Arthur Lê, Conseiller en gestion de patrimoine indépendant

Passionné par l'investissement depuis tout petit, et animé par un sens aigu de l'écoute, de la discrétion et de la curiosité, j'ai naturellement choisi le métier de Conseiller en gestion de patrimoine, dans lequel je m'épanouis pleinement.

J'accompagne mes clients dans ces étapes clés de la vie, avec bienveillance et disponibilité :

  • Transmission

  • Préparation de la retraite

  • Organisation globale du patrimoine

Mon rôle est de structurer, sécuriser et organiser, pour que ces moments se déroulent dans les meilleures conditions possibles, sur le plan financier, sur le plan fiscal, et surtout, sur le plan humain.

Je suis convaincu que demain, chacun aura son conseiller patrimonial de référence,
comme il a déjà son médecin généraliste : un expert de confiance pour naviguer dans la complexité financière

Mon parcours

Avant de créer Fructifiæ, j’ai évolué plusieurs années en cabinet de conseil. Un environnement exigeant, où l’on apprend rapidement que les bonnes décisions ne reposent pas uniquement sur des chiffres, mais sur une compréhension fine des situations.

C’est là que j’ai développé ce qui est aujourd’hui au cœur de mon approche : l’écoute. Une écoute active, capable de capter ce qui n’est pas toujours formulé. Car dans les sujets patrimoniaux, les véritables enjeux sont rarement explicites. Ils se situent souvent entre les lignes.

Je me positionne comme un interlocuteur de confiance, capable de vous accompagner dans la durée, sur l’ensemble de vos sujets patrimoniaux. Comme un médecin de famille pour votre patrimoine.

Mon cursus

Mon parcours s’appuie sur une formation à la fois financière et humaine :

  • Master en Finance d’entreprise et de marché – ESG (2009)

  • Certification en médiation et négociation professionnelle – EPMN (2019)

  • Certification d’expert en conseil patrimonial – AUREP (2024)

Le jour où est née ma passion pour l’investissement

Je n’avais que six ans mais je me souviens très bien de cette scène :
j’étais chez mes grands-parents, et je tendais à ma grand-mère le billet de 100 francs que j’avais reçu pour mon anniversaire. C’était ma manière de lui dire je t’aime. À ma manière.

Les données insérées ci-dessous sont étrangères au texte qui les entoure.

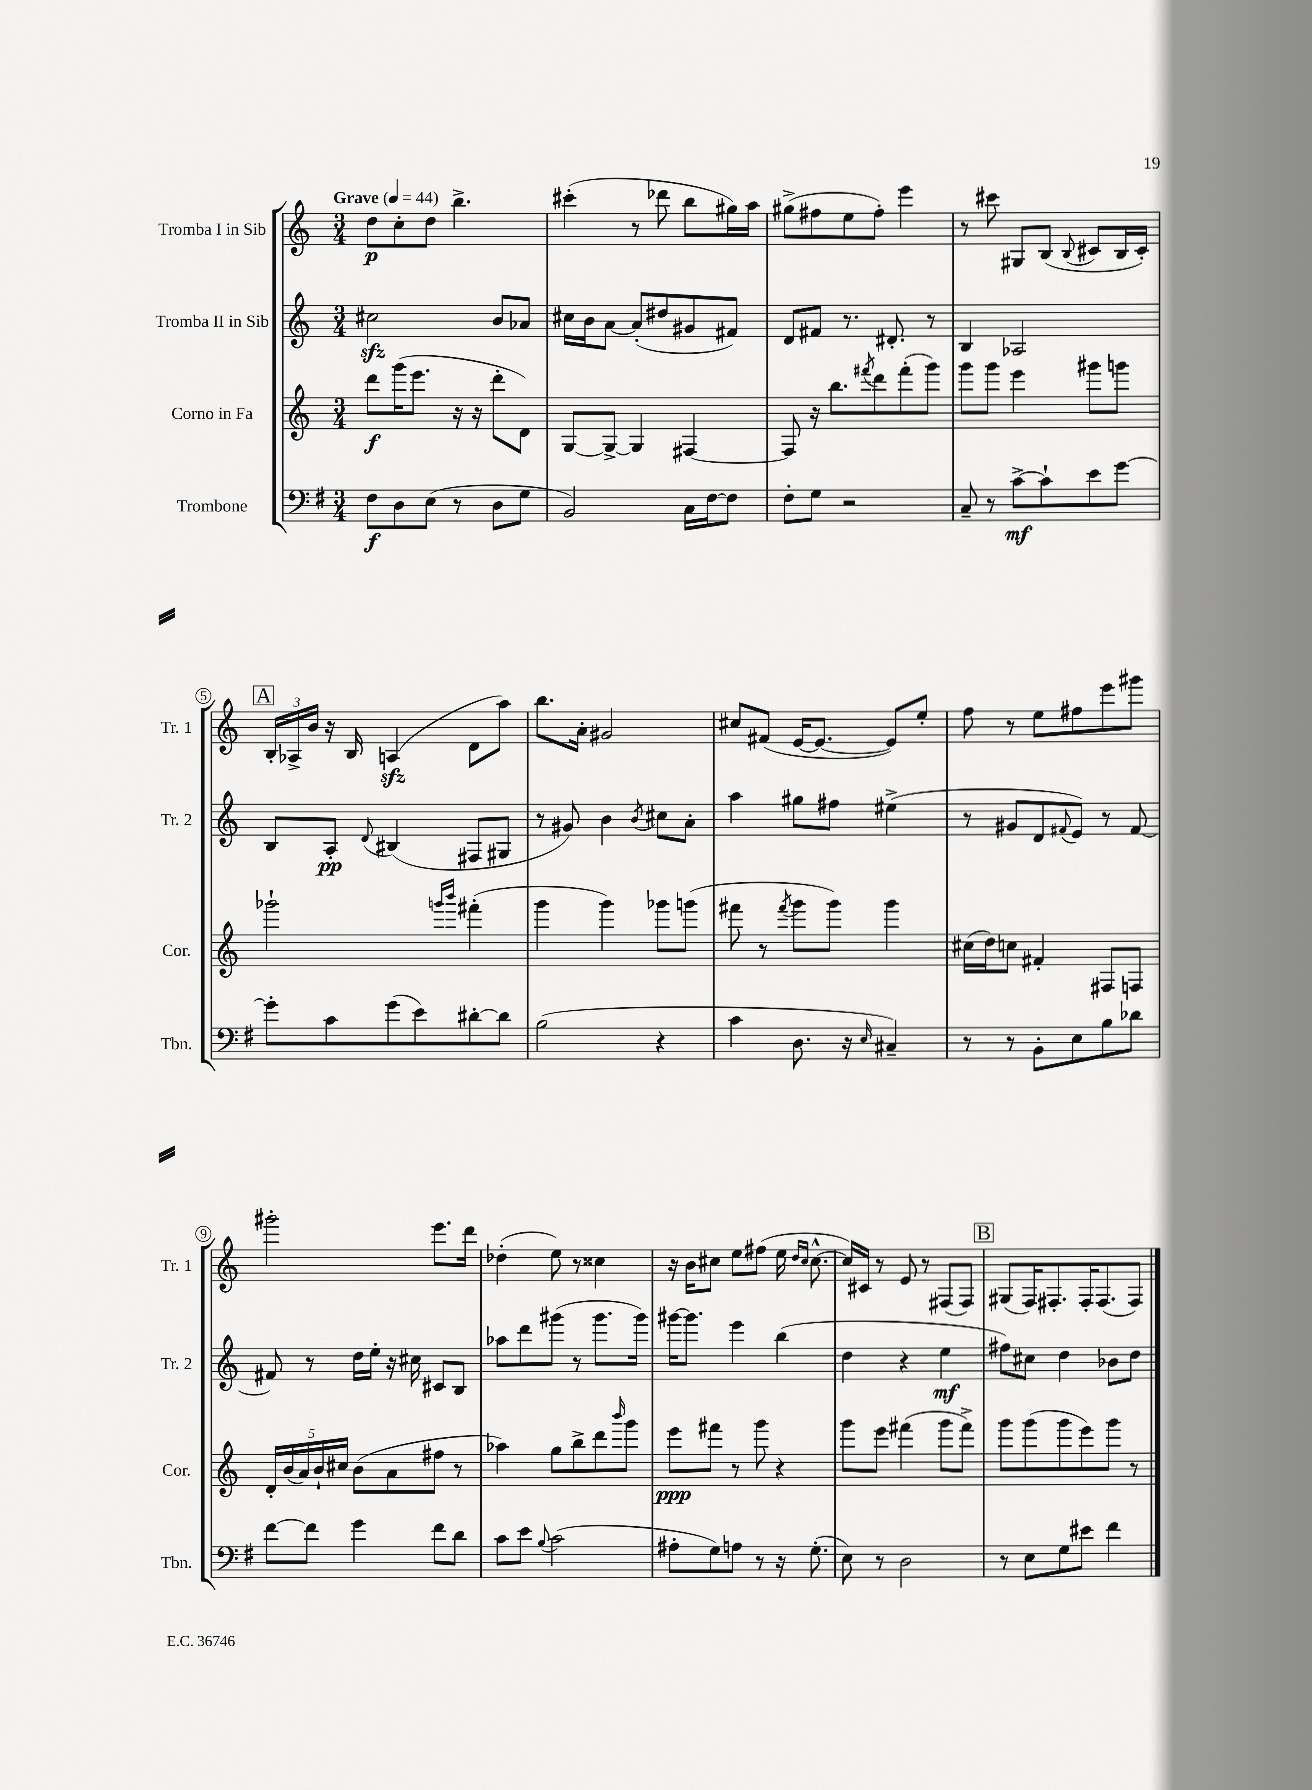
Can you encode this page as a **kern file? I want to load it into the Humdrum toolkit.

**kern	**dynam	**kern	**dynam	**kern	**dynam	**kern	**dynam
*part4	*part4	*part3	*part3	*part2	*part2	*part1	*part1
*staff4	*staff4	*staff3	*staff3	*staff2	*staff2	*staff1	*staff1
*I"Trombone	*	*I"Corno in Fa	*	*I"Tromba II in Sib	*	*I"Tromba I in Sib	*
*I'Tbn.	*	*I'Cor.	*	*I'Tr. 2	*	*I'Tr. 1	*
*clefF4	*	*clefG2	*	*clefG2	*	*clefG2	*
*k[f#]	*	*k[]	*	*k[]	*	*k[]	*
*M3/4	*	*M3/4	*	*M3/4	*	*M3/4	*
*MM44	*	*MM44	*	*MM44	*	*MM44	*
=1	=1	=1	=1	=1	=1	=1	=1
!	!	!	!	!	!	!LO:TX:a:B:t=Grave	!
8F#\L	f	8ddd\L	f	2cc#Xzz\	.	8dd\L	p
8D\	.	(16ggg\K	.	.	.	8cc'\	.
.	.	8.eee\J	.	.	.	.	.
(8E\J	.	.	.	.	.	8dd\J	.
8r	.	16r	.	.	.	4.bb^\	.
.	.	16r	.	.	.	.	.
8D\L	.	8ddd'\L	.	8b/L	.	.	.
8G\J	.	8d\J)	.	8a-X/J	.	.	.
=2	=2	=2	=2	=2	=2	=2	=2
2BB/)	.	[8G/L	.	16cc#X\LL	.	(4ccc#X'\	.
.	.	.	.	16b\J	.	.	.
.	.	8G^/J_	.	[8a\J	.	.	.
.	.	4G/]	.	(8a'/L]	.	8r	.
.	.	.	.	8dd#X/	.	8ddd-X\	.
16C\LL	.	[4F#X/	.	8g#X/	.	8bb\L	.
[16F#\J	.	.	.	.	.	.	.
8F#\J]	.	.	.	8f#X/J)	.	16gg#X\L)	.
.	.	.	.	.	.	16aa\JJ	.
=3	=3	=3	=3	=3	=3	=3	=3
8F#'\L	.	8F#/]	.	8d/L	.	(8gg#X^\L	.
8G\J	.	16r	.	8f#X/J	.	8ff#X\	.
.	.	8.bb\L	.	.	.	.	.
2r	.	.	.	8.r	.	8ee\	.
.	.	8qfff#X/	.	.	.	.	.
.	.	8ddd\	.	.	.	8ff#'\J)	.
.	.	.	.	8.d#X'/	.	.	.
.	.	(8fff#'\	.	.	.	4eee\	.
.	.	8ggg\J)	.	8r	.	.	.
=4	=4	=4	=4	=4	=4	=4	=4
8C~/	.	8ggg\L	.	4B/	.	8r	.
8r	.	8ggg\J	.	.	.	8ccc#X\	.
[8c^\L	mf	4eee\	.	2A-X/	.	8G#X/L	.
8c`\]	.	.	.	.	.	(8B/J	.
.	.	.	.	.	.	8qqB/	.
8e\	.	8ggg#X\L	.	.	.	8c#X/L	.
[8g\J	.	8gggn\J	.	.	.	16B/L	.
.	.	.	.	.	.	16c#'/JJ)	.
!!LO:LB:g=z
!!LO:REH:place=s1:t=A
=5	=5	=5	=5	=5	=5	=5	=5
8g'\L]	.	2ggg-X`\	.	8B/L	.	24B'/LL	.
.	.	.	.	.	.	24A-X^/	.
.	.	.	.	.	.	24b/JJ	.
8c\	.	.	.	8A'/J	pp	16r	.
.	.	.	.	.	.	16B/	.
.	.	.	.	8qqd/	.	.	.
(8g\	.	.	.	(4B#X/	.	(4Anzz/	.
8e\)	.	.	.	.	.	.	.
.	.	16qqgggn/LL	.	.	.	.	.
.	.	16qqbbb/JJ	.	.	.	.	.
[8d#X'\	.	(4fff#X'\	.	8F#X/L	.	8d\L	.
8d#\J]	.	.	.	8G#X/J	.	8aa\J)	.
=6	=6	=6	=6	=6	=6	=6	=6
(2B\	.	4ggg\	.	8r	.	8.bb\L	.
.	.	.	.	8g#X/)	.	.	.
.	.	.	.	.	.	16a'\Jk	.
.	.	4ggg\)	.	4b\	.	2g#X/	.
.	.	.	.	8qb/	.	.	.
4r	.	8ggg-X\L	.	8cc#X\L	.	.	.
.	.	(8gggn\J	.	8a'\J	.	.	.
=7	=7	=7	=7	=7	=7	=7	=7
4c\	.	8fff#X\	.	4aa\	.	8cc#X/L	.
.	.	8r	.	.	.	(8f#X/J	.
.	.	8qfff#/	.	.	.	.	.
8.D\	.	8ggg\L	.	8gg#X\L	.	[16e/KL	.
.	.	.	.	.	.	8.e/J_	.
.	.	8ggg\J)	.	8ff#X\J	.	.	.
16r	.	.	.	.	.	.	.
16qqE/	.	.	.	.	.	.	.
4C#X~/)	.	4ggg\	.	(4ee#X^\	.	8e/L])	.
.	.	.	.	.	.	8ee'/J	.
=8	=8	=8	=8	=8	=8	=8	=8
8r	.	(16cc#X\LL	.	8r	.	8ff\	.
.	.	16dd\J)	.	.	.	.	.
8r	.	8ccn\J	.	8g#X/L	.	8r	.
8BB'\L	.	4f#X'/	.	8d/	.	8ee\L	.
.	.	.	.	8qqf#X/	.	.	.
8E\	.	.	.	8e/J)	.	8ff#X\	.
8B\	.	8F#X/L	.	8r	.	8eee\	.
8d-X\J	.	8Fn/J	.	[8f#/	.	8ggg#X\J	.
!!LO:LB:g=z
=9	=9	=9	=9	=9	=9	=9	=9
[8f#\L	.	20d'/LL	.	8f#X/]	.	2ggg#X'\	.
.	.	(20b/	.	.	.	.	.
.	.	20a/)	.	.	.	.	.
8f#\J]	.	.	.	8r	.	.	.
.	.	20b`/	.	.	.	.	.
.	.	20cc#X/JJ	.	.	.	.	.
4g\	.	(8b\L	.	16dd\LL	.	.	.
.	.	.	.	16ee'\JJ	.	.	.
.	.	8a\	.	16r	.	.	.
.	.	.	.	16cc#X\	.	.	.
8f#\L	.	8ff#X\J	.	8c#X/L	.	8.eee\L	.
8d\J	.	8r	.	8B/J	.	.	.
.	.	.	.	.	.	16ddd\Jk	.
=10	=10	=10	=10	=10	=10	=10	=10
8c\L	.	4aa-X\)	.	8aa-X\L	.	(4dd-X'\	.
8e\J	.	.	.	8ddd\	.	.	.
8qqB/	.	.	.	.	.	.	.
(2c\	.	8gg\L	.	(8ggg#X\J	.	8ee\)	.
.	.	8bb^\	.	8r	.	8r	.
.	.	8ddd\	.	8.ggg#\L	.	4cc##X\	.
.	.	16qqbbb/	.	.	.	.	.
.	.	8ggg\J	.	.	.	.	.
.	.	.	.	16ggg#\Jk)	.	.	.
=11	=11	=11	=11	=11	=11	=11	=11
8A#X'\L	.	8eee\L	ppp	[16ggg#X\KL	.	16r	.
.	.	.	.	8.ggg#\J]	.	16b\KL	.
8G\)	.	8fff#X\J	.	.	.	8cc#X\J	.
8An\J	.	8r	.	4eee\	.	8ee\L	.
8r	.	8ggg\	.	.	.	(8ff#X\J	.
16r	.	4r	.	(4bb\	.	16ee\	.
.	.	.	.	.	.	16qqdd/LL	.
.	.	.	.	.	.	16qqcc#/JJ	.
(8.G'\	.	.	.	.	.	[8.cc#^^\	.
=12	=12	=12	=12	=12	=12	=12	=12
8E\)	.	8ggg\L	.	4dd\	.	16cc#/LL])	.
.	.	.	.	.	.	16c#X/JJ	.
8r	.	8eee\J	.	.	.	8r	.
2D\	.	(4fff#X\	.	4r	.	8e/	.
.	.	.	.	.	.	8r	.
.	.	8ggg\L	.	4ee\	mf	(8F#X/L	.
.	.	8fff#^\J)	.	.	.	8F#/J)	.
!!LO:REH:place=s1:t=B
=13	=13	=13	=13	=13	=13	=13	=13
8r	.	8ggg\L	.	8ff#X\L)	.	(8G#X/L	.
8E\L	.	(8ggg\	.	8cc#X\J	.	16F/K)	.
.	.	.	.	.	.	8.F#X'/	.
8G\	.	8ggg\	.	4dd\	.	.	.
8e#X\J	.	8eee\)	.	.	.	16F#'/K	.
.	.	.	.	.	.	(8.F#/	.
4f#\	.	8ggg\J	.	8b-X\L	.	.	.
.	.	8r	.	8dd\J	.	8F#/J)	.
==	==	==	==	==	==	==	==
*-	*-	*-	*-	*-	*-	*-	*-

Elle a d’abord cru à une blague. Puis, en voyant que j’étais sérieux, elle a trouvé une autre idée.

Elle a pris une feuille, l’a pliée comme une enveloppe, y a glissé le billet, et m’a dit :

“Tu vois, ça, c’est comme un livret à la banque. Si tu laisses ton argent, la banque t’en donnera plus.”

Je me souviens lui avoir demandé de répéter plusieurs fois. Je ne comprenais pas. Comment de l’argent pouvait-il en créer… simplement en attendant ?

Ce jour-là, j’ai découvert le principe des intérêts. Et surtout, une idée qui ne m’a jamais quitté depuis : l’argent peut travailler tout seul.